A ERC, “tendo tomado conhecimento, através de comunicação social de comunicado do Sindicato dos Jornalistas e de declarações da Ordem dos Advogados, que um magistrado do Ministério Público, sem estar munido de qualquer mandado judicial, determinou à Policia de Segurança Pública (PSP) o seguimento/vigilância de jornalistas” concluiu que esta atuação “indicia ostensivo olvidar de direitos fundamentais de jornalistas elencados no artigo 6.º do Estatuto do Jornalista (Lei n.º1/99, de 13 de Janeiro) e artigo 22.º da Lei de Imprensa (Lei n.º2/99 de 13 de Janeiro), sem autorização de um tribunal, que o MP não é”, indicou a entidade.

Tendo em conta esta situação, “resulta que a ERC venha assinalar a gravidade da conduta descrita, esperando que a hierarquia do MP tome medidas para no futuro impedir quaisquer limitações à liberdade de imprensa e aos direitos dos jornalistas”, lê-se na mesma nota.

O MP defendeu hoje que a vigilância policial de dois jornalistas que investigavam o caso e-toupeira ordenada por uma procuradora, noticiada pela Sábado, não tinha de ser autorizada por qualquer juiz e que o processo decorreu “com respeito pela legalidade”.
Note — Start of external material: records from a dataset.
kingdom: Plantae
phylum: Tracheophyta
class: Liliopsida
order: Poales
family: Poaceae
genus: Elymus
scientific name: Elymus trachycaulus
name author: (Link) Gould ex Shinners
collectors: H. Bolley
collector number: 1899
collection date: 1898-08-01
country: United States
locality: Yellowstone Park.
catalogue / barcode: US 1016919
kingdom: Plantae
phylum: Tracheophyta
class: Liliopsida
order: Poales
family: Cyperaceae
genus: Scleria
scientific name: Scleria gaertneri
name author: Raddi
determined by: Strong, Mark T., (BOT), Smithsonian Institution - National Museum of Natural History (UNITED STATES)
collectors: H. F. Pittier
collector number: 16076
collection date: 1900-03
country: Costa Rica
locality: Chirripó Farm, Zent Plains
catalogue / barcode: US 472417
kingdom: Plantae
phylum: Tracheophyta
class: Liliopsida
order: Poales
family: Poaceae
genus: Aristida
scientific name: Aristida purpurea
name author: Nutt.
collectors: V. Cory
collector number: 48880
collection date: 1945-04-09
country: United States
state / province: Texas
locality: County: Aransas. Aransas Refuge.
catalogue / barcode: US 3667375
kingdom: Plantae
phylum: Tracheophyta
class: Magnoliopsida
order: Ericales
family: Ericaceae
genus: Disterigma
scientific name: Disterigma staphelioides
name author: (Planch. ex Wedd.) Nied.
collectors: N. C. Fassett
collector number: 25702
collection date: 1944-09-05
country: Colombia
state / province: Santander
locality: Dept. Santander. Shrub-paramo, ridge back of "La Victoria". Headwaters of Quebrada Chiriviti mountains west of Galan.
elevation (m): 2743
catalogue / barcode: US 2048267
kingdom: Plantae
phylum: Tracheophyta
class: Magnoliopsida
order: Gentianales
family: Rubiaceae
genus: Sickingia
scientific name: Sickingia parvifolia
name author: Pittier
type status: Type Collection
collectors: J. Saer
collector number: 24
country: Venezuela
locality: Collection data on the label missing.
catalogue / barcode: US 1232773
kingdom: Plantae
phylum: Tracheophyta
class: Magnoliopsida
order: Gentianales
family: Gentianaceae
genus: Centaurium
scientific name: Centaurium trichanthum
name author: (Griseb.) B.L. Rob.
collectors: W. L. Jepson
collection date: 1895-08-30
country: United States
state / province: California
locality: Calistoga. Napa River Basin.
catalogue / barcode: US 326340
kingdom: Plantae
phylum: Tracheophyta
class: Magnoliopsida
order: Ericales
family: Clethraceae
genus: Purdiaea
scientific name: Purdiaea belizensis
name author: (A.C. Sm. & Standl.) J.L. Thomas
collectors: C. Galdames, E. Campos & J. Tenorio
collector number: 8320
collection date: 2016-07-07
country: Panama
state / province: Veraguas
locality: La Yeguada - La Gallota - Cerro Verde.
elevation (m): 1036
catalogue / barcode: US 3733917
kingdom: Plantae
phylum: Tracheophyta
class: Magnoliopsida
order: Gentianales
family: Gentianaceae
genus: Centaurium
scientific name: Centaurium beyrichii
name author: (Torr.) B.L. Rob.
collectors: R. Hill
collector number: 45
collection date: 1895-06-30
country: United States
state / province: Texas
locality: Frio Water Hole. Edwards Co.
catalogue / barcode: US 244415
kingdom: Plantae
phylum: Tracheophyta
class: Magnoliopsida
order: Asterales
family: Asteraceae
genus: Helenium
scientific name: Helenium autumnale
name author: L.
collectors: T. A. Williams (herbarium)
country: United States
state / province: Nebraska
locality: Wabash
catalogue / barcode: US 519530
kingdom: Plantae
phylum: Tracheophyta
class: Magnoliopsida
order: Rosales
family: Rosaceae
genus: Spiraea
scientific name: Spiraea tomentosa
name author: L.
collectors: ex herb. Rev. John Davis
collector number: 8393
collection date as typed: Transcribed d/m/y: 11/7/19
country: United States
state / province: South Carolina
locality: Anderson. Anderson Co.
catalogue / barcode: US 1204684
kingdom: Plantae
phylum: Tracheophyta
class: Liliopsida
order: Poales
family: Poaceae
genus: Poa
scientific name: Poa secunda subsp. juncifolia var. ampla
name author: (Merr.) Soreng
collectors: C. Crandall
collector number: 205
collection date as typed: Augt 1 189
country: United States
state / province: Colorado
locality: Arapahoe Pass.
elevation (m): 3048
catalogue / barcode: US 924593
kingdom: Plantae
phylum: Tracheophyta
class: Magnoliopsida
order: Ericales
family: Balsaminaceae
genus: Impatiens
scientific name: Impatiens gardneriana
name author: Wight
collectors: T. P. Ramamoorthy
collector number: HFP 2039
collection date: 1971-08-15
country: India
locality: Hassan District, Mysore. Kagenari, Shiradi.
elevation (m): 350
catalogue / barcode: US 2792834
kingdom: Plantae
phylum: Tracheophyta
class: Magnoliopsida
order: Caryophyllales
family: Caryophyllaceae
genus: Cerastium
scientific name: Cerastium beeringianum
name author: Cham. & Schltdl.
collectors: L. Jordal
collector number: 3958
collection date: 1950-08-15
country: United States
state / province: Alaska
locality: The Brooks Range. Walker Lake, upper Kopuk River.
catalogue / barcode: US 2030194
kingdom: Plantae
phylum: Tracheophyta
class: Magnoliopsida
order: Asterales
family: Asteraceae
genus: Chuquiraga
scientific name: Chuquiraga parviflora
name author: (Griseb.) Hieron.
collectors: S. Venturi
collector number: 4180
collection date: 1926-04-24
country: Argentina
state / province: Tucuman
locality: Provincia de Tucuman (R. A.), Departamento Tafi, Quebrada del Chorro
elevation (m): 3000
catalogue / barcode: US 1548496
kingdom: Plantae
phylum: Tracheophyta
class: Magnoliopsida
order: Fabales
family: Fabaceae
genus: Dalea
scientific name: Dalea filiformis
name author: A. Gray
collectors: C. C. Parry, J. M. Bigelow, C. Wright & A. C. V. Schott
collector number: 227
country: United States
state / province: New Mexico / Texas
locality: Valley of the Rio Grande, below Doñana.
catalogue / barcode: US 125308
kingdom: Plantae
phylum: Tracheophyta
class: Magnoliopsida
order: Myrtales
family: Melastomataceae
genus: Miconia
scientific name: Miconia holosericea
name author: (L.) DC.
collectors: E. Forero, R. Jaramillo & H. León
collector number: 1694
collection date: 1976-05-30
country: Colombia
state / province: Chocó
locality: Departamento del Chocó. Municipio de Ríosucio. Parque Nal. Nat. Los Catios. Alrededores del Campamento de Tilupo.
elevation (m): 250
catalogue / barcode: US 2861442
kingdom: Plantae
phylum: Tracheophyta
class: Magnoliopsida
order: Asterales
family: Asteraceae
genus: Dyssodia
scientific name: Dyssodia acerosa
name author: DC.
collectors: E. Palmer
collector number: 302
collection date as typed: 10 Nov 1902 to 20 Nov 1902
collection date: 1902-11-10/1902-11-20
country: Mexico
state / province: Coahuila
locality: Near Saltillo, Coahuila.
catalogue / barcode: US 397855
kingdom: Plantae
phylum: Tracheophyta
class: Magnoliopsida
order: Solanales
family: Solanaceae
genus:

O esclarecimento, de terça-feira, surge depois de a revista Sábado ter noticiado que a procuradora Andrea Marques, do Departamento de Investigação e Acção Penal (DIAP) de Lisboa ordenou a PSP a fazer vigilâncias aos jornalistas Carlos Rodrigues Lima, da revista, e Henrique Machado, ex-jornalista do Correio da Manhã, atualmente na TVI.

“Com tal diligência, segundo o processo, a procuradora quis saber com quem é que ambos os jornalistas contactavam no universo dos tribunais, apesar de a investigação em causa dizer só respeito a uma eventual violação do segredo de justiça no caso e-toupeira”, escreve a Sábado.

No esclarecimento, o DIAP explica que se entendeu ser “de extrema relevância probatória” compreender com quem se relacionavam e que tipo de contactos estes jornalistas estabeleciam com “fontes do processo” para “identificar os autores das fugas de informação, também eles agentes da prática de crimes”.

O DIAP diz que a vigilância policial, ordenada a 03 de abril de 2018, não tinha de ser validada por juiz de instrução “por não caber na sua competência tal como legalmente definida”.

Por sua vez, o Sindicato dos Jornalistas (SJ) pediu esclarecimentos urgentes à procuradora-geral da República sobre a vigilância, considerando-a uma clara violação do sigilo profissional e da proteção das fontes de informação.

O sindicato solicitou, num comunicado, um esclarecimento urgente e “um cabal e rápido apuramento de responsabilidades”, refere uma nota da estrutura sindical.

Na mesma nota, o SJ alerta ainda para a “gravidade deste precedente e os constrangimentos que coloca ao exercício de um jornalismo livre e independente, fundamental em democracia”.